Data items
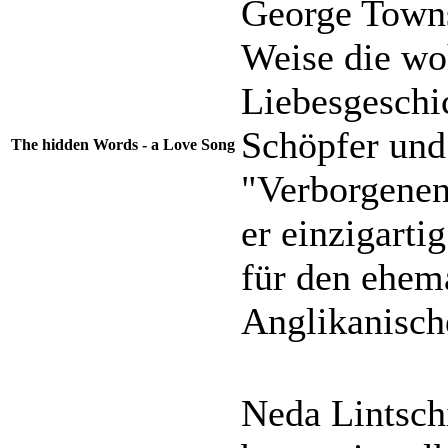
George Towns
Weise die woh
Liebesgeschi
Schöpfer und
The hidden Words - a Love Song
"Verborgenen 
er einzigarti
für den ehem
Anglikanisch
Neda Lintsch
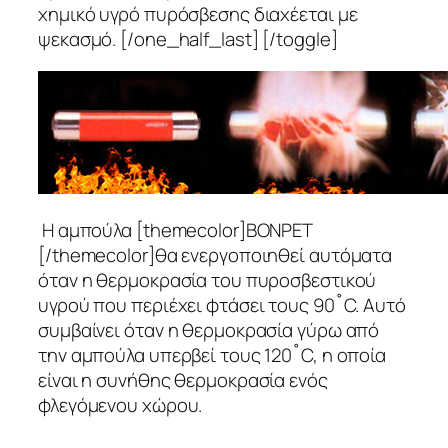
χημικό υγρό πυρόσβεσης διαχέεται με
ψεκασμό. [/one_half_last] [/toggle]
Η αμπούλα [themecolor]BONPET
[/themecolor]θα ενεργοποιηθεί αυτόματα
όταν η θερμοκρασία του πυροσβεστικού
υγρού που περιέχει φτάσει τους 90˚C. Αυτό
συμβαίνει όταν η θερμοκρασία γύρω από
την αμπούλα υπερβεί τους 120˚C, η οποία
είναι η συνήθης θερμοκρασία ενός
φλεγόμενου χώρου.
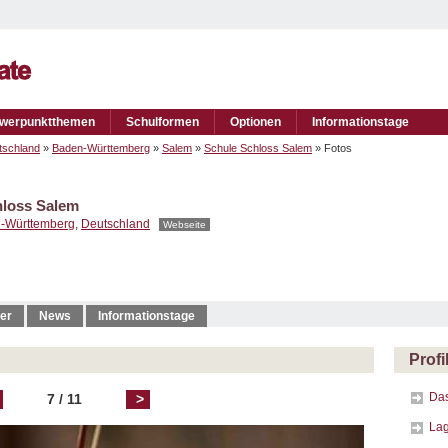
werpunktthemen
Schulformen
Optionen
Informationstage
tschland
»
Baden-Württemberg
»
Salem
»
Schule Schloss Salem
» Fotos
hloss Salem
-Württemberg
,
Deutschland
Webseite
er
News
Informationstage
Profi
Das
7 / 11
>
La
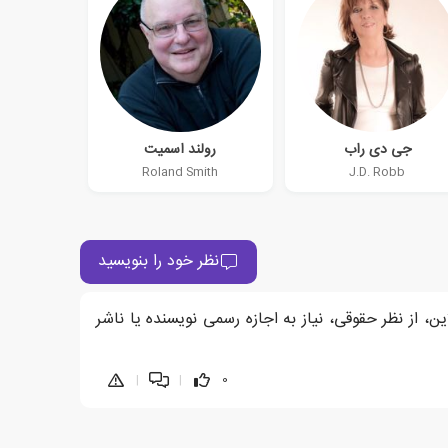
جی دی راب
رولند اسمیت
Roland Smith
J.D. Robb
نظر خود را بنویسید
ن، از نظر حقوقی، نیاز به اجازه رسمی نویسنده یا ناشر
|
|
0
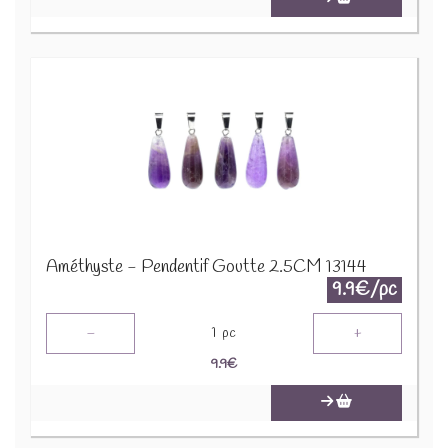
Améthyste - Pendentif Goutte 2.5CM 13144
9.9€/pc
-
+
1
pc
9.9
€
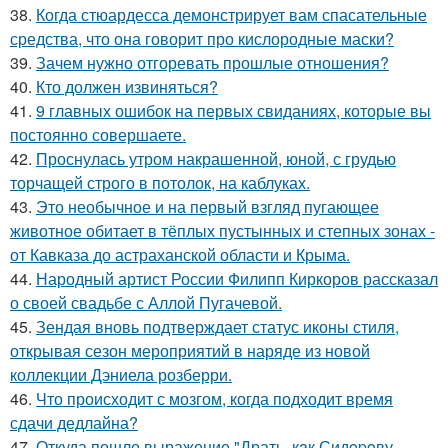
38.
Когда стюардесса демонстрирует вам спасательные
средства, что она говорит про кислородные маски?
39.
Зачем нужно отгоревать прошлые отношения?
40.
Кто должен извиняться?
41.
9 главных ошибок на первых свиданиях, которые вы
постоянно совершаете.
42.
Проснулась утром накрашенной, юной, с грудью
торчащей строго в потолок, на каблуках.
43.
Это необычное и на первый взгляд пугающее
животное обитает в тёплых пустынных и степных зонах -
от Кавказа до астраханской области и Крыма.
44.
Народный артист России Филипп Киркоров рассказал
о своей свадьбе с Аллой Пугачевой.
45.
Зендая вновь подтверждает статус иконы стиля,
открывая сезон мероприятий в наряде из новой
коллекции Дэниела розберри.
46.
Что происходит с мозгом, когда подходит время
сдачи дедлайна?
47.
Откуда пошло выражение "Драть, кaк Сидopoву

» **ACTIVITY**
Nothing but the records themselves, exact and complete, should be returned; leave the pictures out.

» **RESPONSE**
George Towns
Weise die woh
Liebesgeschi
Schöpfer und
The hidden Words - a Love Song
"Verborgenen 
er einzigarti
für den ehem
Anglikanisch
Neda Lintsch
χημικό υγρό πυρόσβεσης διαχέεται με
ψεκασμό. [/one_half_last] [/toggle]
Η αμπούλα [themecolor]BONPET
[/themecolor]θα ενεργοποιηθεί αυτόματα
όταν η θερμοκρασία του πυροσβεστικού
υγρού που περιέχει φτάσει τους 90˚C. Αυτό
συμβαίνει όταν η θερμοκρασία γύρω από
την αμπούλα υπερβεί τους 120˚C, η οποία
είναι η συνήθης θερμοκρασία ενός
φλεγόμενου χώρου.
werpunktthemen
Schulformen
Optionen
Informationstage
tschland
»
Baden-Württemberg
»
Salem
»
Schule Schloss Salem
» Fotos
hloss Salem
-Württemberg
,
Deutschland
Webseite
er
News
Informationstage
Profi
Das
7 / 11
>
La
جی دی راب
رولند اسمیت
Roland Smith
J.D. Robb
نظر خود را بنویسید
ن، از نظر حقوقی، نیاز به اجازه رسمی نویسنده یا ناشر
|
|
0
Améthyste - Pendentif Goutte 2.5CM 13144
9.9€/pc
-
+
1
pc
9.9
€
38.
Когда стюардесса демонстрирует вам спасательные
средства, что она говорит про кислородные маски?
39.
Зачем нужно отгоревать прошлые отношения?
40.
Кто должен извиняться?
41.
9 главных ошибок на первых свиданиях, которые вы
постоянно совершаете.
42.
Проснулась утром накрашенной, юной, с грудью
торчащей строго в потолок, на каблуках.
43.
Это необычное и на первый взгляд пугающее
животное обитает в тёплых пустынных и степных зонах -
от Кавказа до астраханской области и Крыма.
44.
Народный артист России Филипп Киркоров рассказал
о своей свадьбе с Аллой Пугачевой.
45.
Зендая вновь подтверждает статус иконы стиля,
открывая сезон мероприятий в наряде из новой
коллекции Дэниела розберри.
46.
Что происходит с мозгом, когда подходит время
сдачи дедлайна?
47.
Откуда пошло выражение "Драть, кaк Сидopoву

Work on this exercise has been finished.